◆ THE TASK:
A single number is required: the count of lines in the entries below that include the word "pixels".

◆ TASK MATERIAL:
□ □ □ □ □ □ □

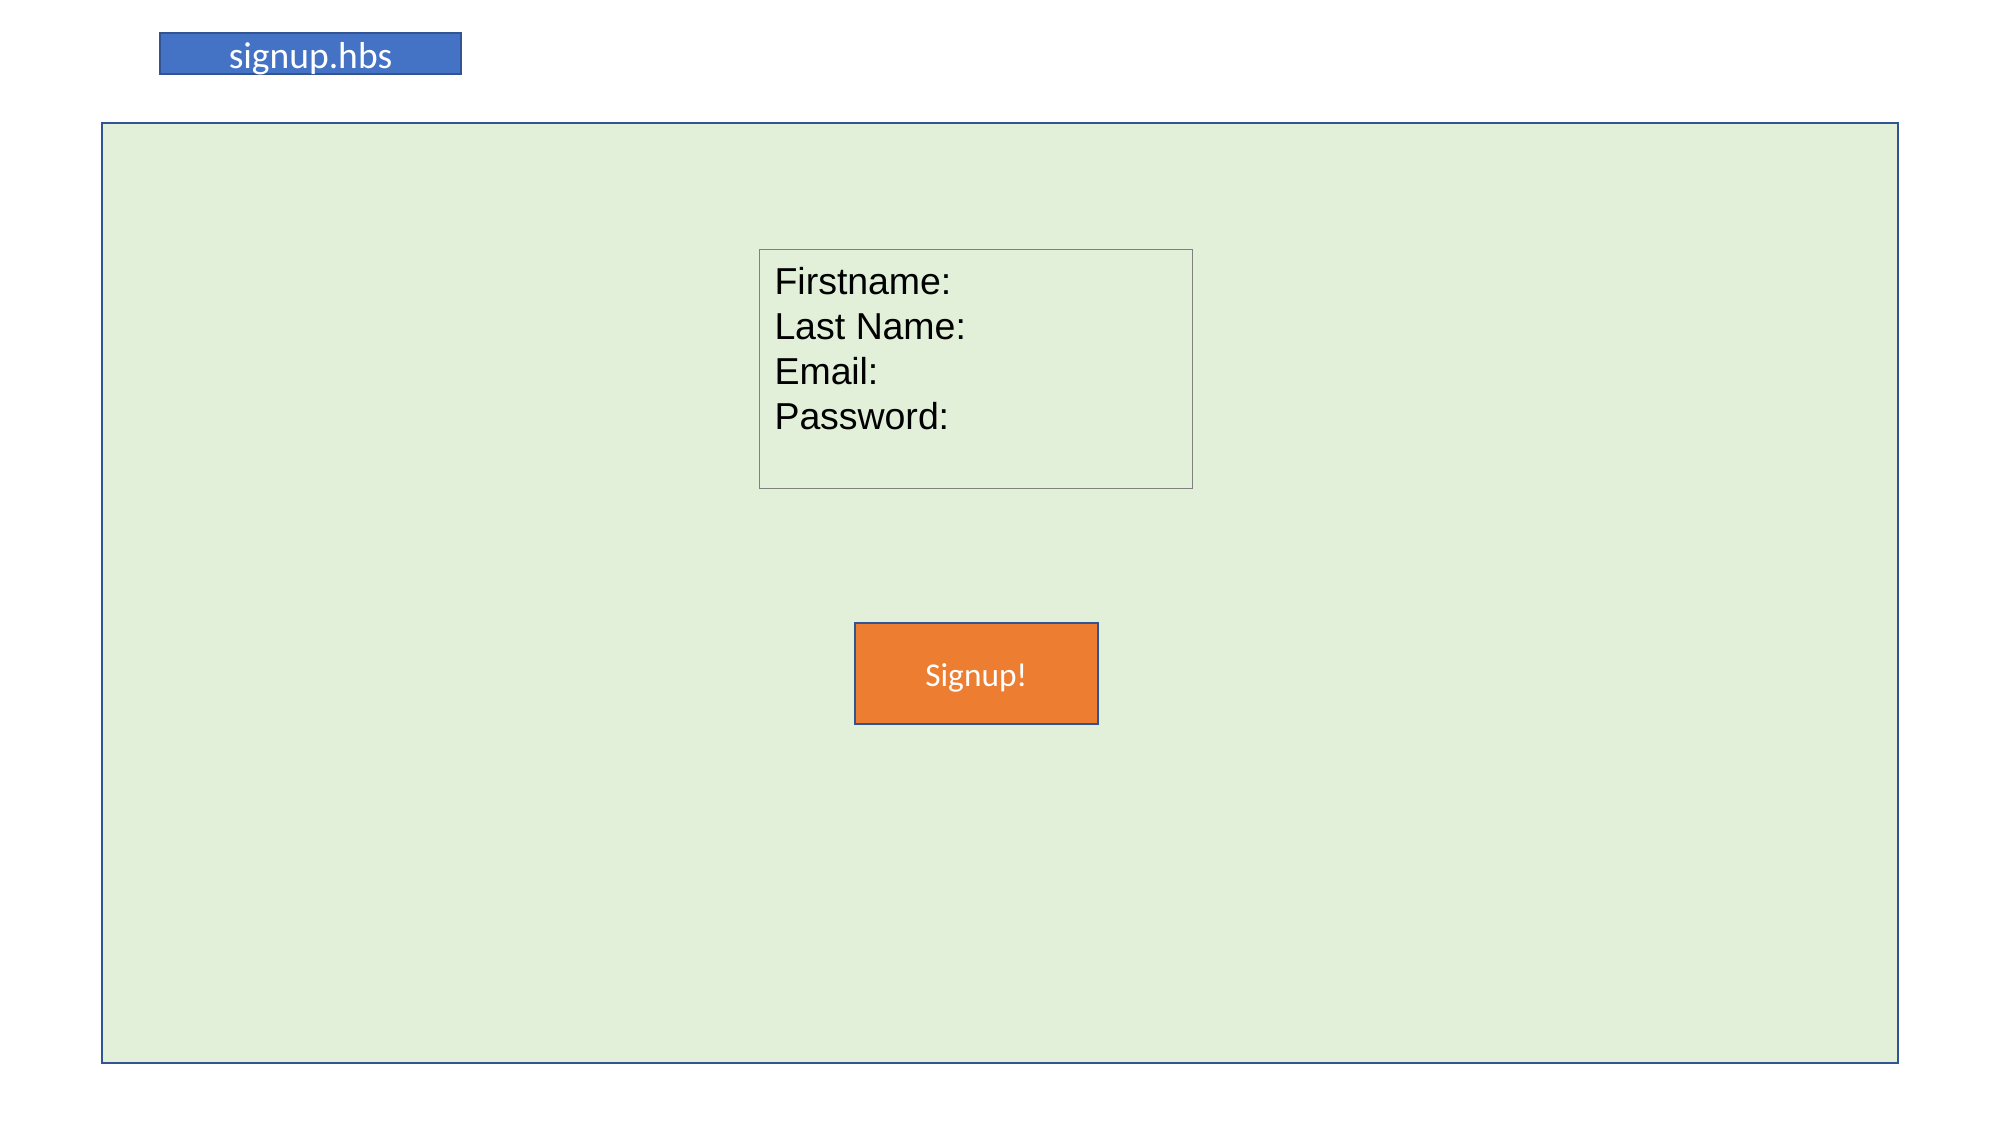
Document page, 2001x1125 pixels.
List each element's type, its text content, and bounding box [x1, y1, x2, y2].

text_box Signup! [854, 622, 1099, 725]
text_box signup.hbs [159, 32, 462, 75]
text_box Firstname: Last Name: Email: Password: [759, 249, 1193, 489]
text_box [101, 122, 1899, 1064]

□ □ □ □ □ □ □

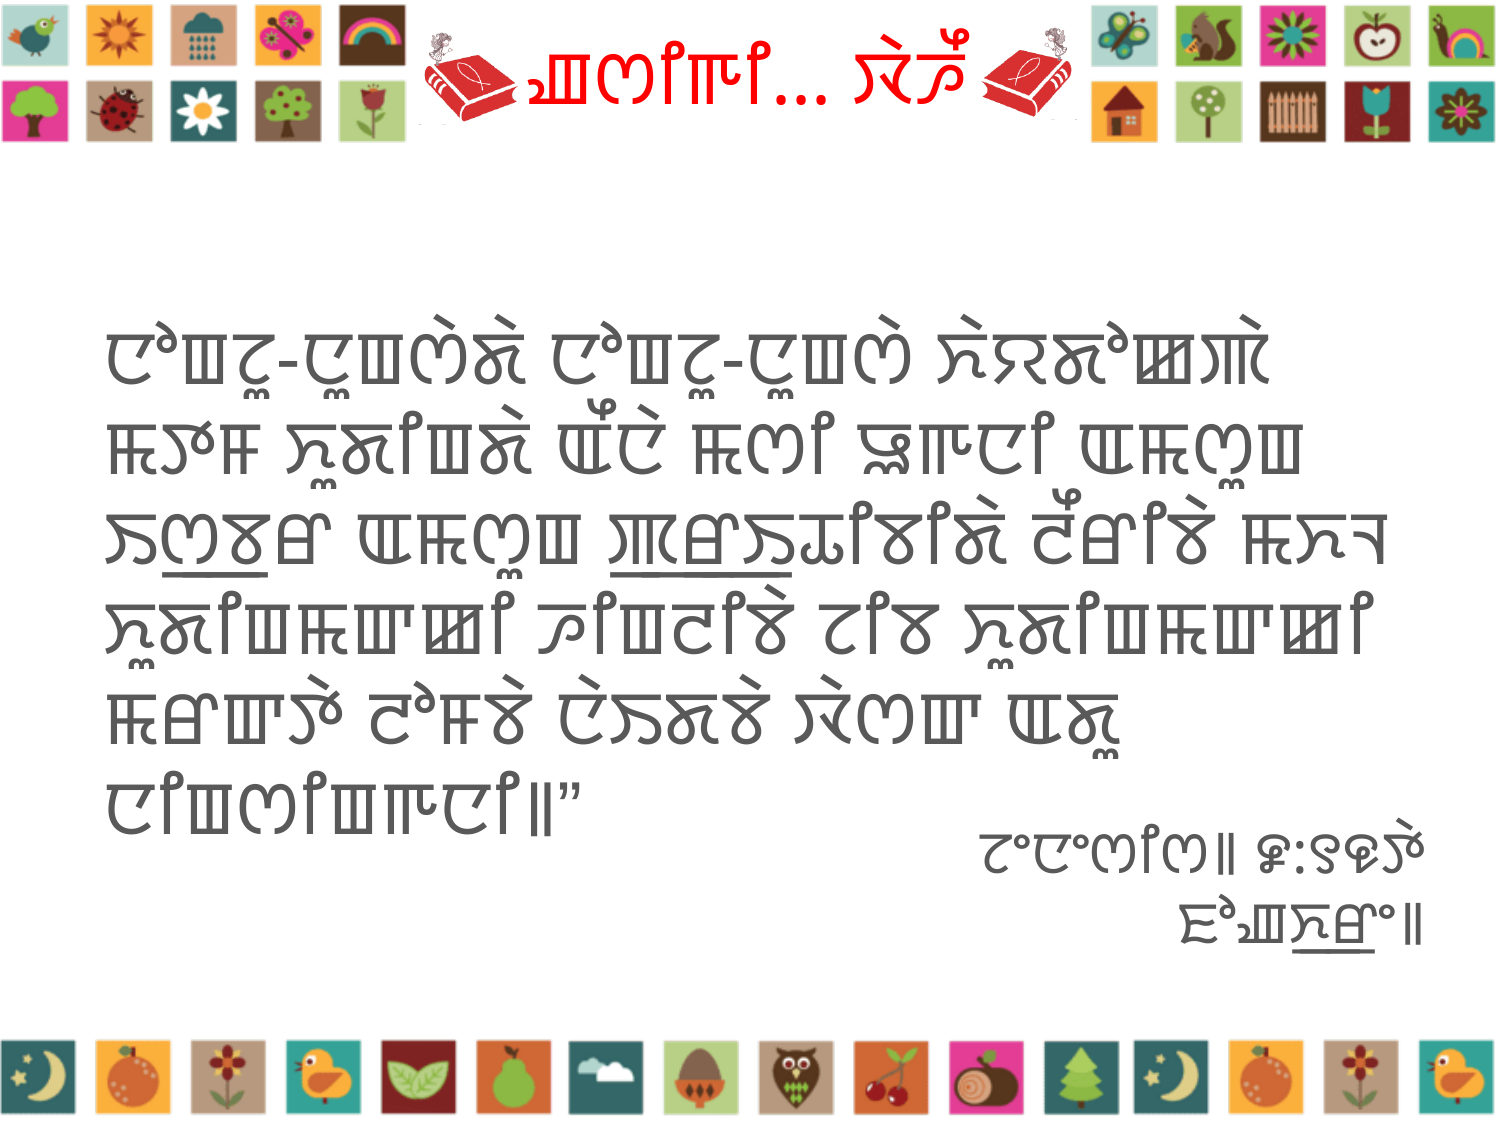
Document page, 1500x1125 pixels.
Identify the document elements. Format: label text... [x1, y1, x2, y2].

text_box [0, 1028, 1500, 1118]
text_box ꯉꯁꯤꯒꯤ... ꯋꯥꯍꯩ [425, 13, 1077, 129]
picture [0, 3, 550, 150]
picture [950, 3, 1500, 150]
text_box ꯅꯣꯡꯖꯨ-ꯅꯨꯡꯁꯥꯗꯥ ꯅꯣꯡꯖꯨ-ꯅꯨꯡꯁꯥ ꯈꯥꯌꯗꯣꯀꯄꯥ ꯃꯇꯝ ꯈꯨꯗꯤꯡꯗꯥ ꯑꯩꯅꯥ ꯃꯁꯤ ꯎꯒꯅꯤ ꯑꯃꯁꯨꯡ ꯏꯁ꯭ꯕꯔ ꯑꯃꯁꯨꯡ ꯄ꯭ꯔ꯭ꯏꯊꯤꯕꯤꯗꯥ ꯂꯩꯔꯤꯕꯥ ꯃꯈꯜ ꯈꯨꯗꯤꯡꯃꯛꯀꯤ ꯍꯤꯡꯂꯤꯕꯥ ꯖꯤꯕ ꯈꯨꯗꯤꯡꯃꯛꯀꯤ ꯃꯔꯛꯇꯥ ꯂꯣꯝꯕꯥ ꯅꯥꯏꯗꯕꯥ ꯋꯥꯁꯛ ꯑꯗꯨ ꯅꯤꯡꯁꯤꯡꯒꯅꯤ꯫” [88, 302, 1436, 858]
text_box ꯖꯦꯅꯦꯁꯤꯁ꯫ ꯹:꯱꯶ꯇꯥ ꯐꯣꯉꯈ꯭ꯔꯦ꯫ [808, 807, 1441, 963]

□ □ □ □ □ □ □

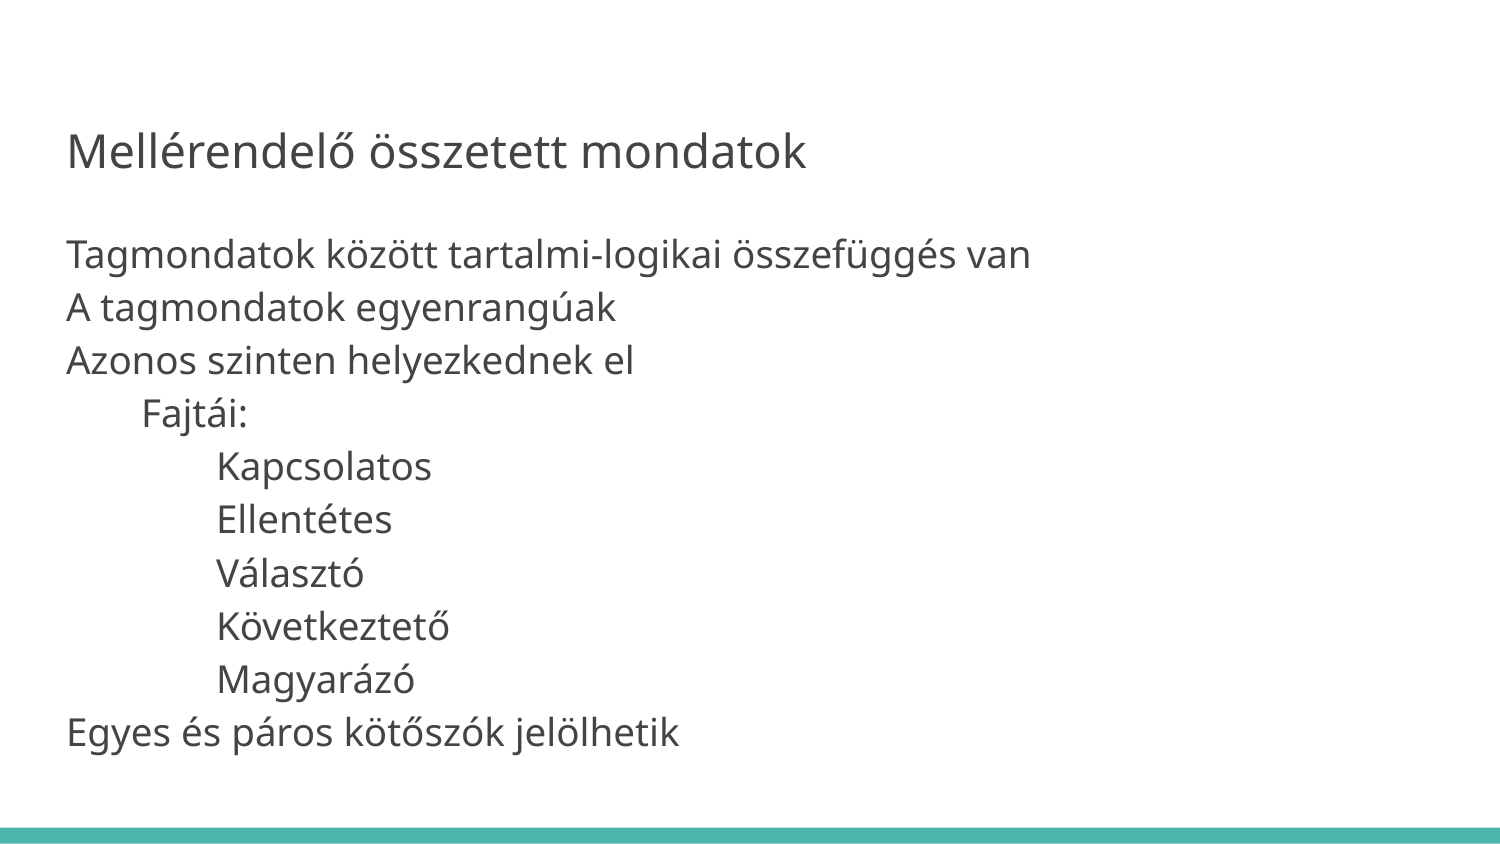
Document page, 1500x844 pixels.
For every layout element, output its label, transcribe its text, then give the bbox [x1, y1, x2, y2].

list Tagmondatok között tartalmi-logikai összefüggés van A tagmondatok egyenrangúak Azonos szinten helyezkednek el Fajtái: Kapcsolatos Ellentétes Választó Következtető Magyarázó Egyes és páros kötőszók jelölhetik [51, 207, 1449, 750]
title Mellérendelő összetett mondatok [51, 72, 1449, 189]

□ □ □ □ □ □ □

◆ YOUR SOLUTION:
3